Symbolism aside, modern scholars offer differing accounts as to whether Eusebius ever used the actual title of isapóstolos in reference to Constantine. John Julius Norwich maintains that "for the last few years of his life, Constantine had regularly used the title isapóstolos", though he does not cite a primary source. The New Catholic Encyclopedia (supplement 2010) states that Eusebius did refer to Constantine with this title, although it too does not cite a primary source. Aidan Nichols also shares this view, positing that Eusebius did indeed describe Constantine as isapóstolos, but that a later editor, or "interpolator," had reduced his status to isepiskopos—Equal-to-a-Bishop—so as to make Constantine seem more modest. In contrast to this, Jonathan Bardill states rather bluntly that our sources do not directly speak of Constantine as an equal of the apostles until the 5th century (that is, after Eusebius).

This characterization was not without its problems, however. As alluded to above, though Constantine himself may very much have intended to be recognized as isapóstolos, many theologians and churchmen were made uneasy at this prospect. As Gilbert Dagron explains, the difficulty was not necessarily that Constantine was unworthy (merely immodest, more like), but rather that the title resulted in a very ambiguous mixing of church and state. Thus when Sozomen deals with Constantine's funeral in his ecclesiastical history, he makes a point of saying that bishops were afterwards interred in the same place, "for the hierarchical dignity is not only equal in honor to imperial power, but, in sacred places, even takes the ascendancy."

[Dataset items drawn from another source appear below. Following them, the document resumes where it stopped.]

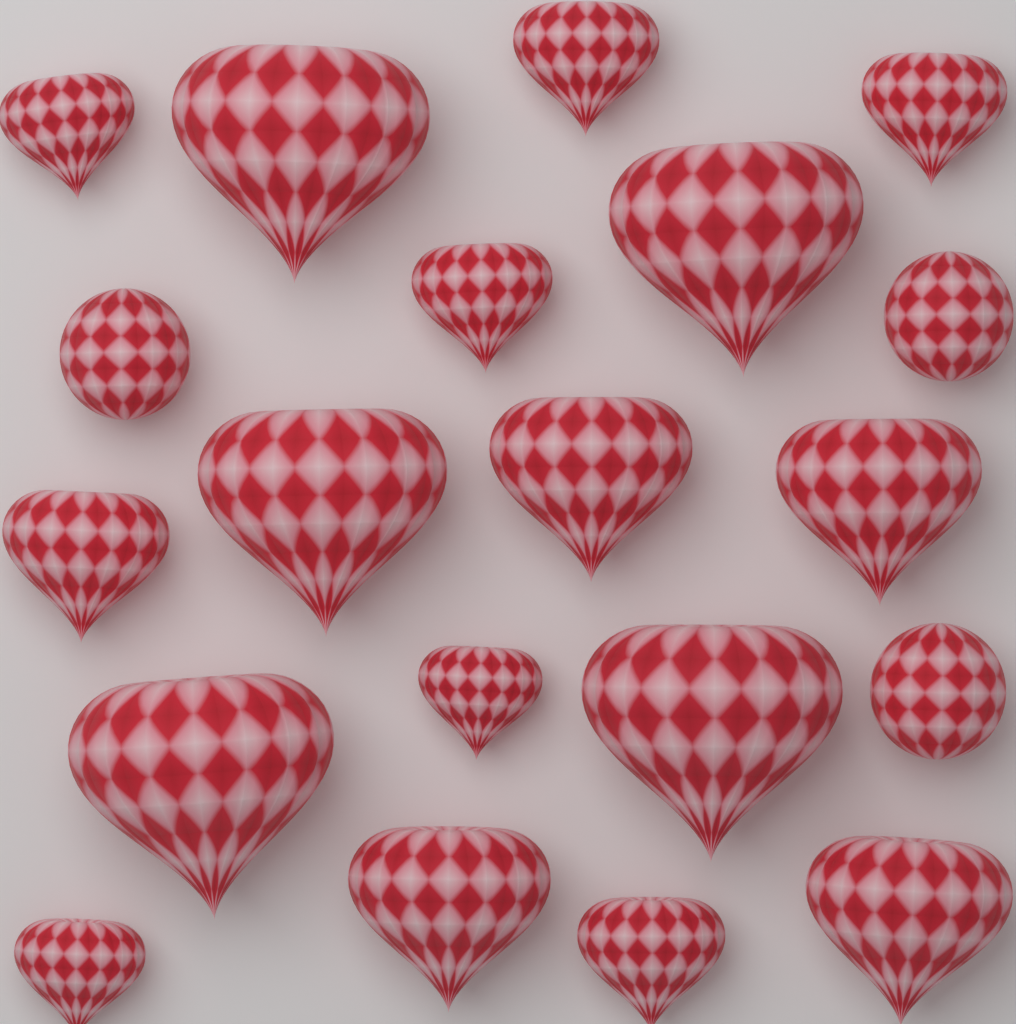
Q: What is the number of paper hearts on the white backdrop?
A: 17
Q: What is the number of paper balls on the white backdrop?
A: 3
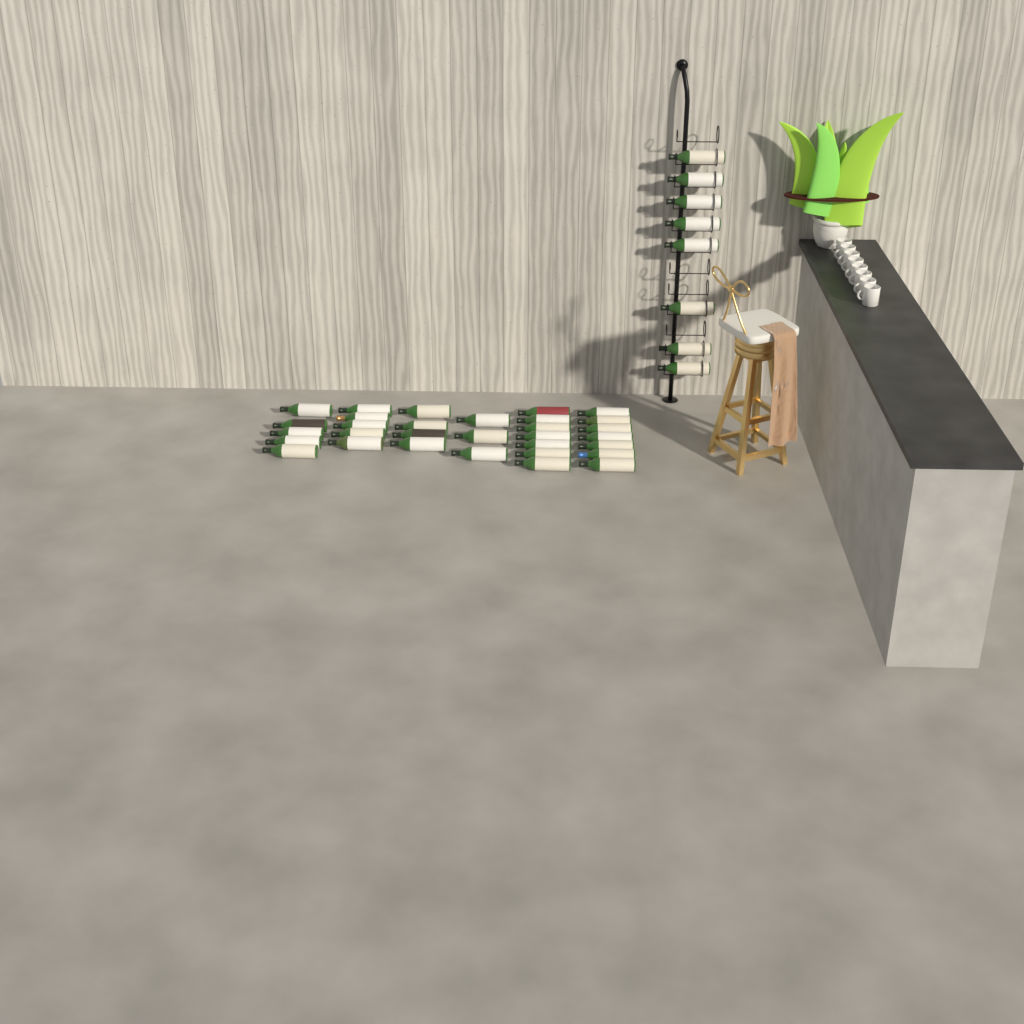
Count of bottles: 39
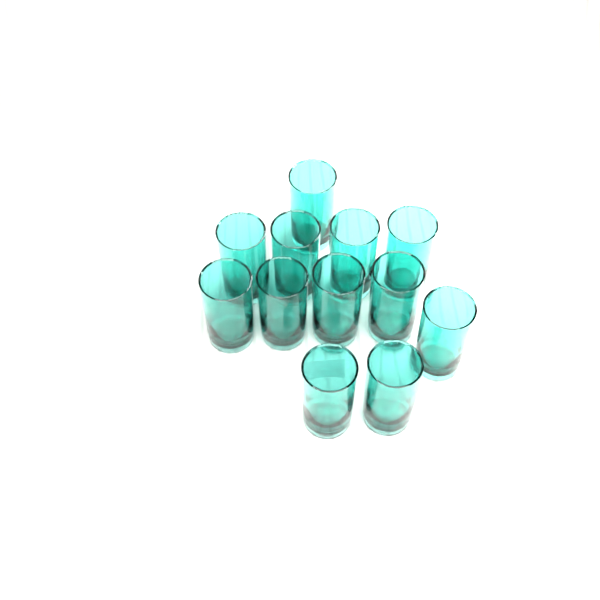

In time, however, the soon-to-be-sainted Constantine would nevertheless become firmly established as isapóstolos, being enshrined as such in the Bibliotheca Hagiographica Graeca and other Byzantine literature (ex. Anna Komnene confidently calls him the 13th apostle in the Alexiad, to whom she likens her father Alexius). Indeed, in this capacity he proved to be an irresistible model for many later Byzantine rulers, who would regularly make use of the title isapóstolos themselves—for political—as well as religious reasons.